The Internal Power Training Blog

Check out the latest info and research from Coach Chris' explorations in the Subject of Internal Power.

The anatomy of Connection Bookmark

One of the initial focuses of Internal Arts training is to create a body that is connected and structured with healthy tissue. If you look at virtually any physical training methodology you will see the initial sections of their training devoted to alignment, strength, endurance and connection.  Internal Power Training is no different, but the strength and endurance we are looking to build has a alternative quality.

As we have discussed in previous posts, the development of the tissues is required to create the unified body, but this can now be broken down a little further into major directions of expression and the related tissue development that is required to achieve action along them. In this post we will look at how muscle chains linked via fascia form ‘lines’ in the body that are responsible for the major motions our body can create. The body lines are the major chains of tissue that we use as humans, often without realizing.

Major body lines and the planes of motion have been identified for centuries through various terms and phrases, but the easiest way to witness them is look at how the human body moves in its actions during normal demands.


Thomas Myers book ‘Anatomy Trains’ is a seminal work on these lines of tissue. In it, he outlines what they lines are, what muscle groups are involved and how they are used. I would recommend this excellent work to anyone truly interested in a deep exploration of the anatomy of these lines. Here my aim is simply to bring these major lines to your attention in order to help re-enforce and quantify some of the movement and developmental methods in Internal Power Training.

But first, I would just like to briefly discuss separation as it relates to body methods. It is easy for us to break methods like these down into its component parts in order to examine them in more detail. Indeed, this site is most probably focused towards that specific point.

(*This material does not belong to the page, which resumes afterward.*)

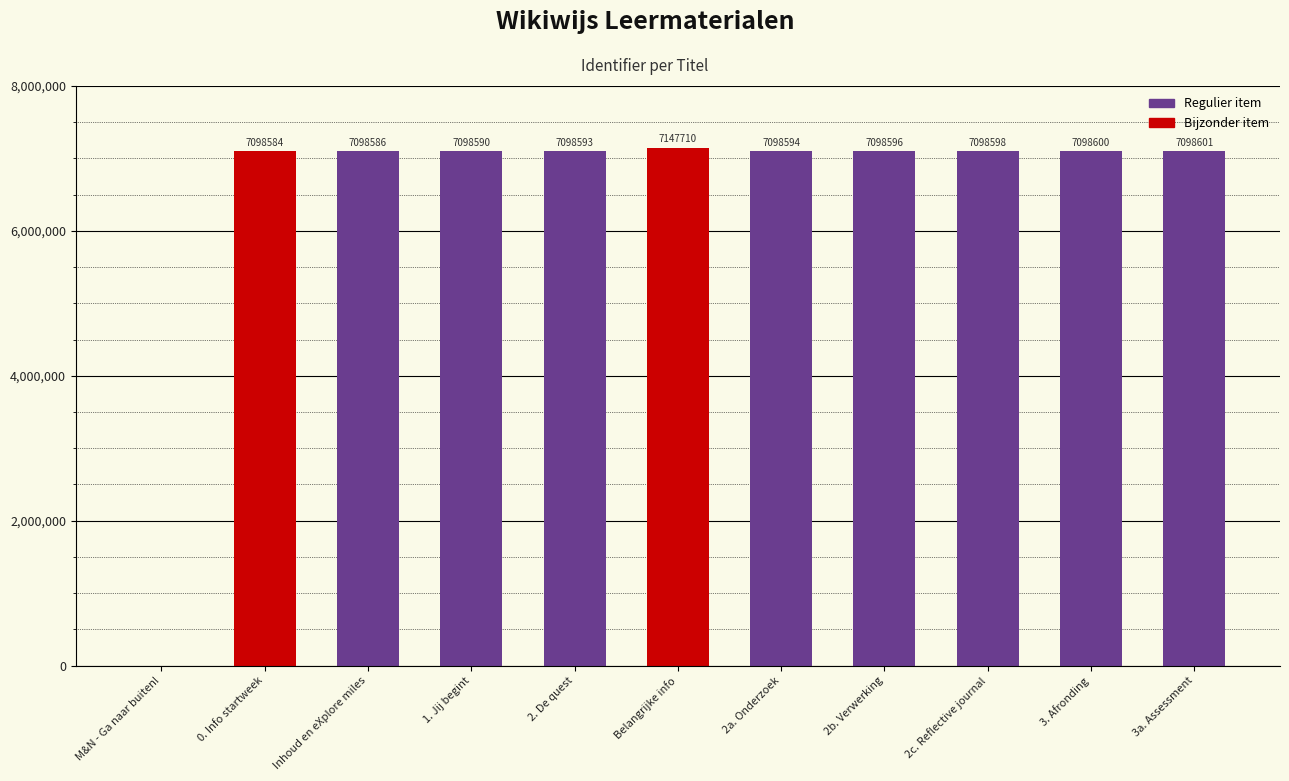

Where does the data first go above 7098594?

Belangrijke info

But it is extremely important that we remember that these individual concepts are never, at any stage separated from the whole. The body, mind, breath and the various chains of tissue are all ‘one thing’ and will always be one thing, so we should practice with the understanding that ‘one thing’ is the ultimate goal. Here is where the good coach or teacher becomes invaluable. Their expertise and understanding will allow you to develop competency in one aspect of IP while the others are improved too.

I mention this in this post and over the coming posts, because we are about to ‘slice up’ the body into a number of specific muscle groups and lines and it would be easy for the reader to think that these are all that matter. However they are part of an all encompassing network of connections permeating the body. Much like a football, made of numerous bits of leather, but none are independent or separate from the other when the ball is used. The gaps between these lines are a wide ranging network of minor body lines, webs and networks that are just as vital to the healthy human as the major ones described here.


The Axis is often thought to be the ‘centre line’ of the human body, and although his concept is useful for some training methods, the Axis is better described as the deep front line, superficial front line and the back lines of the body. These chains of tissue in the body are made up of muscles and fascia that link the top and base of the head to the lower torso and pelvis. The axis is often mistakenly thought to be the spine but this doesn't take into consideration the tissues concerned, although it is of course relevant.  The axis tissue is responsible for causing bowing in the sagittal and coronal planes, as well as creating waves and spirals. It is one of the first lines to work with in order to correctly align the torso for further postural development and to develop the springy body like that of the Internal Arts Expert.


(Dang Jin) - The bodies inner support structure

The laying down of thicker and stronger tissue on the inside of the legs is a core component of internal power training.  The postures that develop these tissues are often called the ‘horse’ or ‘horse riding’ stances. When done a certain way the practitioner will effectively ‘sit’ on the inside lines of the legs like the arch of a bridge and develop the ‘rooting’ capabilities so famous in these systems. This is the ‘crotch arch’ and is normally the second line of focus in training.


The pillars of the body.

Almost all Chinese internal arts forms start in a similar manner; the arms start by the practitioner’s sides, the posture is neutral, then the arms are raised. As the arms rise the side lines are revealed and engaged and the support pillars of the body are utilized like a suspension bridge. We can think of them as bands of tissue located from the arm pit to the outer ridge of the foot. They are extremely important in their role for overall body stability, alignment and the control of the pelvic movement out to the sides. These lines also help to fuel twisting and rebound forces.


The arm bridges are the links between the hands through to the back and front of the body that control how we move the arms in relation to the body position.  Obviously our arms are physically connected to our body, but here we are talking about the chains of tissue leading from inside the torso all the way to the hands and ultimately to the finger tips. Through targeted training we can increase this connection resulting in unified motion to and from the centre.


Like our DNA forming a spiralling helix, one of the major body lines used in internal training is also a spiral. We can think of this line as a strap that runs around the body both keeping it stable and also connecting both halves, much like a corset. This is perhaps the strongest link through the body as it feeds directly though the tissue nexus of the Lower dan tien Point or QiHai and the back lumbar point or the Ming Men.

In upcoming posts we are going to look at these lines and there utility individually.